• [Action item]
Find every line in the records below that holds the word "down", and copy each one.

*** Block opens ***

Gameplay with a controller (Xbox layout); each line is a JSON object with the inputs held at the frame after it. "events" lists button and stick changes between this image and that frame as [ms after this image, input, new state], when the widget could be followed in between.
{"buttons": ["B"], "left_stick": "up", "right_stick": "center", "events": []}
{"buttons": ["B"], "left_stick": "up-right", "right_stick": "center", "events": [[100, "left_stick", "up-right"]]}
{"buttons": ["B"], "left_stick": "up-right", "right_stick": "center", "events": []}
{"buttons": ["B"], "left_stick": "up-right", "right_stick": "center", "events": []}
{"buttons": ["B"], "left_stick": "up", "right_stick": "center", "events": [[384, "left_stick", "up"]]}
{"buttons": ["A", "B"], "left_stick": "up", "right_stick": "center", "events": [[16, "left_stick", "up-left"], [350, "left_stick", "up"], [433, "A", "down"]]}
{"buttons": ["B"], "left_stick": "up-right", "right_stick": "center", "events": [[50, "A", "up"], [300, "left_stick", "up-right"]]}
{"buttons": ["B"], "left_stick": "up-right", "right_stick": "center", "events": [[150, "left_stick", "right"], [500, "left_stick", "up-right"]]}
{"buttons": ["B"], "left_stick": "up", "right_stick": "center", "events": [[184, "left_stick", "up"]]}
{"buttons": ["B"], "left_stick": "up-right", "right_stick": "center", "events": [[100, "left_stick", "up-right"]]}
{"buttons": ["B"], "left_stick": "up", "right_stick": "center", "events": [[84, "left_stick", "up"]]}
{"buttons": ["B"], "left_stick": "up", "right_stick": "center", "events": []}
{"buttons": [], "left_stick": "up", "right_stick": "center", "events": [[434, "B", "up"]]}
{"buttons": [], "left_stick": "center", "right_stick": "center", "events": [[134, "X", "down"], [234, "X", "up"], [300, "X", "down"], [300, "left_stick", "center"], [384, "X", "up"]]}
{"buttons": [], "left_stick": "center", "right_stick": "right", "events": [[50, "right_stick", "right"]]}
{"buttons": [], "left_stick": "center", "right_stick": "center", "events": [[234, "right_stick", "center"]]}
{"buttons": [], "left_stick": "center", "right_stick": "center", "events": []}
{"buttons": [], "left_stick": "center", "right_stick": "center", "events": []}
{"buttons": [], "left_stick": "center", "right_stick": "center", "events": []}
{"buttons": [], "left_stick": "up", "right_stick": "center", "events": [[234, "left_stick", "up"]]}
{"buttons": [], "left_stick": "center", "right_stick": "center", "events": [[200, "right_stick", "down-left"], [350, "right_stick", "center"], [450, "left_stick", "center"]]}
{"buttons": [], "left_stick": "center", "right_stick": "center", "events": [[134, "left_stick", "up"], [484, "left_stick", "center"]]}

*** Block closes ***

• [Written response]
{"buttons": ["A", "B"], "left_stick": "up", "right_stick": "center", "events": [[16, "left_stick", "up-left"], [350, "left_stick", "up"], [433, "A", "down"]]}
{"buttons": [], "left_stick": "center", "right_stick": "center", "events": [[134, "X", "down"], [234, "X", "up"], [300, "X", "down"], [300, "left_stick", "center"], [384, "X", "up"]]}
{"buttons": [], "left_stick": "center", "right_stick": "center", "events": [[200, "right_stick", "down-left"], [350, "right_stick", "center"], [450, "left_stick", "center"]]}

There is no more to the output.